You start with one mobile unit, a jeep ambulance. This ambulance can move into VPs to activate a mobile AA gun unit or an airfield to activate a US Army fighter. The AA units can in turn move into other airfields or VPs to activate other units. However, the fighters cannot land on an inactive landing field to activate additional squadrons of fighter aircraft. I’ve played this scenario at least a half a dozen times to provide an optimal strategy, at least on this level of difficulty.
How you move your units in the first four turns determines the effectiveness of your defense and your ability to achieve the secondary victory conditions. Like other Pearl Harbor simulations, this battle is highly scripted. This is the only scenario of the campaign where I’m strongly urging a player to follow an exact movement pattern to achieve highly specific results. All of the other scenarios I provide suggestions on executing your tactics for a successful strategy. But at least in turns 1-4 I suggest doing exactly what I’m illustrating in this AAR.
The Japs are going to blast you on Turn 1 and you can do nothing about their initial strike. Your ambulance should move to the VP to activate an AA unit. That AA unit will move to Hickam Field to activate a Fighter. The screenshots show how you should move your units on turn 1. Your fighter should engage an enemy torpedo or bomber plane. It is optimal to have your fighter end its turn in a space that covers some of the battleships to provide the chance for opportunity fire on Jap planes making attacks on turn 2. I usually place the fighter adjacent to the Arizona since it and the adjacent battleship are commonly selected as initial targets.
Turn 2 starts out by your units getting blasted by the Japs. You should move your AA unit into a port square so it can go into the harbor adjacent to Ford Field – the island in the middle of the harbor. Your ambulance reverses course across the harbor to target another VP and airfield. Your active fighter should probably attack the aircraft you damaged last turn so you can shoot it down in turn 2 or 3. Last, your AA gun might be in range of a Jap aircraft. If so, fire away. However, the AA gun MUST move to the indicated port square to reach Ford Island as soon as possible. Give up the AA shot on a jap plane if needed to advance your strategy.

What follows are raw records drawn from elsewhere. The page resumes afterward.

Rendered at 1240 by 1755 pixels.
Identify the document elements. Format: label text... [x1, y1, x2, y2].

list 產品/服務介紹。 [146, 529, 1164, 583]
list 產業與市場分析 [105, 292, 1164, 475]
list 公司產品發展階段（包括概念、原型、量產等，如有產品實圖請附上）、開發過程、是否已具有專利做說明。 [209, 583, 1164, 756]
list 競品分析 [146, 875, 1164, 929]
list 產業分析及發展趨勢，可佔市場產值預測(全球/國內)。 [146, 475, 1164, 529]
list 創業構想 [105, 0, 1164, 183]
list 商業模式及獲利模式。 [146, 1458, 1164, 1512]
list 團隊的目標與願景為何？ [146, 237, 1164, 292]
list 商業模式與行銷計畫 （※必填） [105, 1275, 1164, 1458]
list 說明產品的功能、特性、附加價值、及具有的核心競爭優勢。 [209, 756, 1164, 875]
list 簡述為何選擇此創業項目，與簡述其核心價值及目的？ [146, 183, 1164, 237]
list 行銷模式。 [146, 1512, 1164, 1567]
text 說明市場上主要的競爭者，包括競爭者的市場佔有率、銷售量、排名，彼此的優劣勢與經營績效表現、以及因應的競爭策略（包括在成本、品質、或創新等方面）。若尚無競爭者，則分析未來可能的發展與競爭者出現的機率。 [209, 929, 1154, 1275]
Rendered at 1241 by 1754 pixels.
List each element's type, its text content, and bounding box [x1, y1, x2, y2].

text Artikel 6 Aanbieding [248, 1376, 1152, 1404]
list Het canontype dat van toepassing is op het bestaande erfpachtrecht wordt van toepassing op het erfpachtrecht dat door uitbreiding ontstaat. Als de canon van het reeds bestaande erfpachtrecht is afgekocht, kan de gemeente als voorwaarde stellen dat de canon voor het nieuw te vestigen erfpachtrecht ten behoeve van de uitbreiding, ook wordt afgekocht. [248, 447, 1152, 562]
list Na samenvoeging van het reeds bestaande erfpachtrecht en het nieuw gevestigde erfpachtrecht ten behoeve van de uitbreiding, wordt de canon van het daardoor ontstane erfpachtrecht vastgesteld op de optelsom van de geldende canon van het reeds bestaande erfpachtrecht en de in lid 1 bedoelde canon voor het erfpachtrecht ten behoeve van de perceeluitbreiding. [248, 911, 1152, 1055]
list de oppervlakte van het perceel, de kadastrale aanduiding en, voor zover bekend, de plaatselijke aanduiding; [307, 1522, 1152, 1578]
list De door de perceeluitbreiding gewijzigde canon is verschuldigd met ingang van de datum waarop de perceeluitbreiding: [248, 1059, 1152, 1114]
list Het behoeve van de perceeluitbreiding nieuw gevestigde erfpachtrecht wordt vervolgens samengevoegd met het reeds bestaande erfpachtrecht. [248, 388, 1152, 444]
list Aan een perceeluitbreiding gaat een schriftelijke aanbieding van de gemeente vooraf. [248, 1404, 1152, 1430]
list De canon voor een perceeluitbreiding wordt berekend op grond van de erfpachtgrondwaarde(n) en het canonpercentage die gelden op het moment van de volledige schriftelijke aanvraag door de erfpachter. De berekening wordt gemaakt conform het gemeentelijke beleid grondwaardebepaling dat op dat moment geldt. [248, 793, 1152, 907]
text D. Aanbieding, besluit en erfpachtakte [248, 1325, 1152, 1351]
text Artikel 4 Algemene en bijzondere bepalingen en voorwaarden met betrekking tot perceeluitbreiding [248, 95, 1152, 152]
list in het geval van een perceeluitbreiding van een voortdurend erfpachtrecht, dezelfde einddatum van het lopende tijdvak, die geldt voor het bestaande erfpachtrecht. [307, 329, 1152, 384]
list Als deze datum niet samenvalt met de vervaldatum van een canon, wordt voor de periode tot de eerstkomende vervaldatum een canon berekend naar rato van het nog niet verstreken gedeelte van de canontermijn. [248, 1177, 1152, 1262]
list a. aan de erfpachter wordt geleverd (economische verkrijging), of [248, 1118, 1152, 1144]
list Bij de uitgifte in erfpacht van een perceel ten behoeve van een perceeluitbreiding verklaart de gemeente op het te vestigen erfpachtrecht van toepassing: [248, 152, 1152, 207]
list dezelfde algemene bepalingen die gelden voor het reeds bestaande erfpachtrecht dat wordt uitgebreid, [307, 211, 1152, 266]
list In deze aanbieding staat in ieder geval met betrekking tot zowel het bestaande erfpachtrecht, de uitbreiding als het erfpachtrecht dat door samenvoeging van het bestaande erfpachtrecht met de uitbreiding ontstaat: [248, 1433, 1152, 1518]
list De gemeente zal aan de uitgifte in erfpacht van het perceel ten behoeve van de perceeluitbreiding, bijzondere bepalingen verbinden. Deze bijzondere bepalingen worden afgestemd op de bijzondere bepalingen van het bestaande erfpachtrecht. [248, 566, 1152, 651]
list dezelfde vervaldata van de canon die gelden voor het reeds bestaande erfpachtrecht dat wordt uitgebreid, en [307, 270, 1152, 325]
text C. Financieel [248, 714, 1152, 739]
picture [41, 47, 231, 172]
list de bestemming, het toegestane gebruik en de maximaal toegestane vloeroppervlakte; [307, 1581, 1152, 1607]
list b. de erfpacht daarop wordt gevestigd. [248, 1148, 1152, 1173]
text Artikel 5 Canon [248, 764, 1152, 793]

In Turn 3 the Japs start off and hammer you some more. Your jeep ambulance moves as indicated on the screenshot. On turn 4 if you follow my advice you will activate two additional squadrons of US Army fighters and have the AA gun optimally positioned on Ford Island where it can shoot at Jap aircraft attacking your battleships. Your fighter should finish off the damaged Jap plane, or attack a different fighter or bomber unit if you shot down a Jap plane in turn 2. You MUST place your AA gun transport immediately adjacent to the airfield on Ford Island to optimize your results. The screenshot shows where your unit should go.
DO NOT have your fighter attack Japanese fighters or Zero’s escorting Jap bombers or torpedo planes. A fighter is considered “escorting” a bomber or torpedo plane if it is immediately adjacent to that unit. If you attack an escorted plane, the fighter gets a free retaliation attack. In the Pearl Harbor scenario, the fighters can do only minimal damage to ground targets. You need to keep your fighters healthy to shoot down Jap bombers and torpedo planes which can sink the fleet.
On Turn 4 the Japs start out with their attacks and you finally get enough forces to do some serious damage. Your AA gun lands on the Ford Island airfield and launches your second fighter. The ambulance activates your third fighter and another AA unit. The AA unit in turn heads up the NW road towards another airfield and VP containing yet another AA unit. Mirroring what occurred on the day of the battle, a squadron of B17s fly in. There is nothing for them to bomb so I would use this unit as a scout to reveal where the Japanese aircraft attacking your fleet are located. With 3 fighters you can probably shoot down a Jap plane every single turn – as long as you do not engage the Zeros.